*Data excerpts*
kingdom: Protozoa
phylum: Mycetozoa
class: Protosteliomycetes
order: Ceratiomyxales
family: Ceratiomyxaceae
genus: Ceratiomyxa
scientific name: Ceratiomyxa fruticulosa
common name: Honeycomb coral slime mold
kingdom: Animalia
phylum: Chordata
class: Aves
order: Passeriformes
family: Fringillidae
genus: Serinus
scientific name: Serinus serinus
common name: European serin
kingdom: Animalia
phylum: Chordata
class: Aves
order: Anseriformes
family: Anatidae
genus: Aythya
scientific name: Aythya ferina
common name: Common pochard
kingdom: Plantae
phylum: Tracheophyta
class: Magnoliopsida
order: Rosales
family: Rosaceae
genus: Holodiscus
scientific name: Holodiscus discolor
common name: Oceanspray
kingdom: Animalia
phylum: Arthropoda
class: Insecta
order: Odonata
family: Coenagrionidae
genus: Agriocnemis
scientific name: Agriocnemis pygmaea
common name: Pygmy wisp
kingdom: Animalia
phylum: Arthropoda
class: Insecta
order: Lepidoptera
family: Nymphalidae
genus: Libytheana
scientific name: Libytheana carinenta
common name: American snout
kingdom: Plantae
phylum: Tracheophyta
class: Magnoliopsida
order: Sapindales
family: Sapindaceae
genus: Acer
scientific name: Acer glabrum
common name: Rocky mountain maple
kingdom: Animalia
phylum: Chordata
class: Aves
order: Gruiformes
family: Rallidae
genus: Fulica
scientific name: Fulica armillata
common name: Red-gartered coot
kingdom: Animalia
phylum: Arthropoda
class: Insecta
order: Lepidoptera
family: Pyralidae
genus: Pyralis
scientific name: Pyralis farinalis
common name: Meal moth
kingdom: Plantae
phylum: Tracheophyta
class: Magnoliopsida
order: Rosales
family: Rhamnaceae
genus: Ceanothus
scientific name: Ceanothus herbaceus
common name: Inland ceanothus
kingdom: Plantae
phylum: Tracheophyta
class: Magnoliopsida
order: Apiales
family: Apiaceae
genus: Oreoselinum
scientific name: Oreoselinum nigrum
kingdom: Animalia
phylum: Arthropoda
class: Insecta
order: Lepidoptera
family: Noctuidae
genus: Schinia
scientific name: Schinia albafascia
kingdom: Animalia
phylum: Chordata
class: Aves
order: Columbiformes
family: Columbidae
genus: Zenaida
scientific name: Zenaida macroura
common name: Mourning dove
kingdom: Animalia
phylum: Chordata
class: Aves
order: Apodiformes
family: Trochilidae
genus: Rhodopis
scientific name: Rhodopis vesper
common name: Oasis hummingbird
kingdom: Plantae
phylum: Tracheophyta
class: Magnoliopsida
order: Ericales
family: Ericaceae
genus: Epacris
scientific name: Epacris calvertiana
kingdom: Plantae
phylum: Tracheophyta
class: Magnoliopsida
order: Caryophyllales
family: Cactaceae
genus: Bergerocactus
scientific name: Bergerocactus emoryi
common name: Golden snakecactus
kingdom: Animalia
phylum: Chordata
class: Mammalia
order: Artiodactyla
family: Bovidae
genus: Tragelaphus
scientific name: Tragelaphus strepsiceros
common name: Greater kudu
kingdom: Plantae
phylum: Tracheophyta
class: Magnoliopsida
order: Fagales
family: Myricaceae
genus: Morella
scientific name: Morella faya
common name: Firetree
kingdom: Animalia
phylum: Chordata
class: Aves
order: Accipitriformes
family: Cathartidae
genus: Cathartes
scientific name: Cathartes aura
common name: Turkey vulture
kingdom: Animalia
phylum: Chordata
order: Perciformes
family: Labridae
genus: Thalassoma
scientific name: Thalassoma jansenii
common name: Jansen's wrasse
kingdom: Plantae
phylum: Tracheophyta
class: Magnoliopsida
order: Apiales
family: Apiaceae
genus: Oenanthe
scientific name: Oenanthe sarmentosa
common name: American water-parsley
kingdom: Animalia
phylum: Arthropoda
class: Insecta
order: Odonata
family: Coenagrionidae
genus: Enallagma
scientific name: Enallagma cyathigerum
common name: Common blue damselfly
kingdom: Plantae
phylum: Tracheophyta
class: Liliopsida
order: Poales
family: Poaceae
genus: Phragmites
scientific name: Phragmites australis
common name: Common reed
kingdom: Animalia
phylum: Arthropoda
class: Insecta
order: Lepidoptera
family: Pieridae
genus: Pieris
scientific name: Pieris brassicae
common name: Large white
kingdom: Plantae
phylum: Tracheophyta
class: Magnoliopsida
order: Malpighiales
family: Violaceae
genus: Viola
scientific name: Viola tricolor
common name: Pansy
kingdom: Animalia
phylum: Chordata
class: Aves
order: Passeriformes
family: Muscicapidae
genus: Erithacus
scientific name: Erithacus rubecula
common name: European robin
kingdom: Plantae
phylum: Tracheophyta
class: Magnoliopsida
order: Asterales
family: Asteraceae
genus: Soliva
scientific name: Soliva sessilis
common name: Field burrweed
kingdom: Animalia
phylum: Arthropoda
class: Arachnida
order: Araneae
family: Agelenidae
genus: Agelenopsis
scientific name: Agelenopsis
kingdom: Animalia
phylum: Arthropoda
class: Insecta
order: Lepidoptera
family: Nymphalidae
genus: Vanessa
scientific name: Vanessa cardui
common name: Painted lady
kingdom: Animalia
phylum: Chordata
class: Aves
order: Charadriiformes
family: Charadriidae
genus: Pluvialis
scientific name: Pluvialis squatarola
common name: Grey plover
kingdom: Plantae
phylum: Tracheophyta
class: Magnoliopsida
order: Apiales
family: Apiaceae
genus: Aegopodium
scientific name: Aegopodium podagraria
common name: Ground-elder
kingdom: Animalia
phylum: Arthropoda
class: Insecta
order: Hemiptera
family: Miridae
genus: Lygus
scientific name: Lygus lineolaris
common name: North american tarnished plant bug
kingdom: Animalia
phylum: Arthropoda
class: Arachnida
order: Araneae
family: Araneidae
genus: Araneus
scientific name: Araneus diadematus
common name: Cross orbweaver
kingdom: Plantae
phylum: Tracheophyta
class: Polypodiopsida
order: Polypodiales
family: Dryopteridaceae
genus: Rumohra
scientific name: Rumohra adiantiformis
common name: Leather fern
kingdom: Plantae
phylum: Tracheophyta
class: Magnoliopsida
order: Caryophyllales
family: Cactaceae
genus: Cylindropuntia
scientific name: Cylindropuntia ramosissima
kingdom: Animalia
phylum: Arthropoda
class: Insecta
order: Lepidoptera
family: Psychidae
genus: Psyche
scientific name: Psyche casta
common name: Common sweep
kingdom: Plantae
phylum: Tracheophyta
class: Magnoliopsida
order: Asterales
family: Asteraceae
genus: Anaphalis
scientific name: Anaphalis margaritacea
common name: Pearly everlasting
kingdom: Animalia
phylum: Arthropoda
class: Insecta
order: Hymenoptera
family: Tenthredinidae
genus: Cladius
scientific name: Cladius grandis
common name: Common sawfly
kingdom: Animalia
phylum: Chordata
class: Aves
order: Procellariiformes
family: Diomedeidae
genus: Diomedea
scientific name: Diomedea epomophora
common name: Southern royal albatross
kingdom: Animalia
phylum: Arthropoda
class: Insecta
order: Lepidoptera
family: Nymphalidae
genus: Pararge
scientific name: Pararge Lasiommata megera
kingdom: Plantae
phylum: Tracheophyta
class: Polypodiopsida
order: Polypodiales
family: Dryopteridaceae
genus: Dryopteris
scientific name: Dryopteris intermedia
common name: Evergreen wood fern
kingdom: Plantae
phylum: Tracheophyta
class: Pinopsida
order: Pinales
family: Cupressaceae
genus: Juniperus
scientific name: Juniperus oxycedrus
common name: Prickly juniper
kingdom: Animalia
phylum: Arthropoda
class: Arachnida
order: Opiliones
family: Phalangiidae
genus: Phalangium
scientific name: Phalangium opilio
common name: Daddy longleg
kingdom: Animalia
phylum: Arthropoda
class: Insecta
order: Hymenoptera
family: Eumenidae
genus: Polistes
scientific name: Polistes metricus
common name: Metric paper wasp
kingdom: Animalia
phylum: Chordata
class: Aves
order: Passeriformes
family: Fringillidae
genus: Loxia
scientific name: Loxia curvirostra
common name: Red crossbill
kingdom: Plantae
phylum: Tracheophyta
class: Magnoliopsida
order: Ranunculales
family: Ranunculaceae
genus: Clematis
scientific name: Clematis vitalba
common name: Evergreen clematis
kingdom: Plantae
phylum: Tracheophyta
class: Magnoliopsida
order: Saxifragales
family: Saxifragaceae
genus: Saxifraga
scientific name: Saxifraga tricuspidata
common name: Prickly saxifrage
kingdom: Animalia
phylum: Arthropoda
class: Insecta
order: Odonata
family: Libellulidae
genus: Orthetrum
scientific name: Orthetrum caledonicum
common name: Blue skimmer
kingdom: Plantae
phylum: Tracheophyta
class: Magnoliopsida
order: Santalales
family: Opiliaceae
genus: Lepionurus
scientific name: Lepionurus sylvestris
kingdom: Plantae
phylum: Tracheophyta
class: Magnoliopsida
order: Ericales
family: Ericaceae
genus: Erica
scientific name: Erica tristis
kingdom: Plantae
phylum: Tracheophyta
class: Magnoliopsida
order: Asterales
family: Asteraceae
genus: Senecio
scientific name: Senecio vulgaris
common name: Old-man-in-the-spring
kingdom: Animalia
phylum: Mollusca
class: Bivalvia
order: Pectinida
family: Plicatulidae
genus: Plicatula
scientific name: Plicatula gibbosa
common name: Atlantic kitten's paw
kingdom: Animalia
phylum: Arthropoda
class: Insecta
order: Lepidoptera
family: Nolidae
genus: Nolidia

*Task description*
Return every line from the one containing "common name: Evergreen clematis" down to the last line of the items, both ends included, copied character for character.

*Completed exercise*
common name: Evergreen clematis
kingdom: Plantae
phylum: Tracheophyta
class: Magnoliopsida
order: Saxifragales
family: Saxifragaceae
genus: Saxifraga
scientific name: Saxifraga tricuspidata
common name: Prickly saxifrage
kingdom: Animalia
phylum: Arthropoda
class: Insecta
order: Odonata
family: Libellulidae
genus: Orthetrum
scientific name: Orthetrum caledonicum
common name: Blue skimmer
kingdom: Plantae
phylum: Tracheophyta
class: Magnoliopsida
order: Santalales
family: Opiliaceae
genus: Lepionurus
scientific name: Lepionurus sylvestris
kingdom: Plantae
phylum: Tracheophyta
class: Magnoliopsida
order: Ericales
family: Ericaceae
genus: Erica
scientific name: Erica tristis
kingdom: Plantae
phylum: Tracheophyta
class: Magnoliopsida
order: Asterales
family: Asteraceae
genus: Senecio
scientific name: Senecio vulgaris
common name: Old-man-in-the-spring
kingdom: Animalia
phylum: Mollusca
class: Bivalvia
order: Pectinida
family: Plicatulidae
genus: Plicatula
scientific name: Plicatula gibbosa
common name: Atlantic kitten's paw
kingdom: Animalia
phylum: Arthropoda
class: Insecta
order: Lepidoptera
family: Nolidae
genus: Nolidia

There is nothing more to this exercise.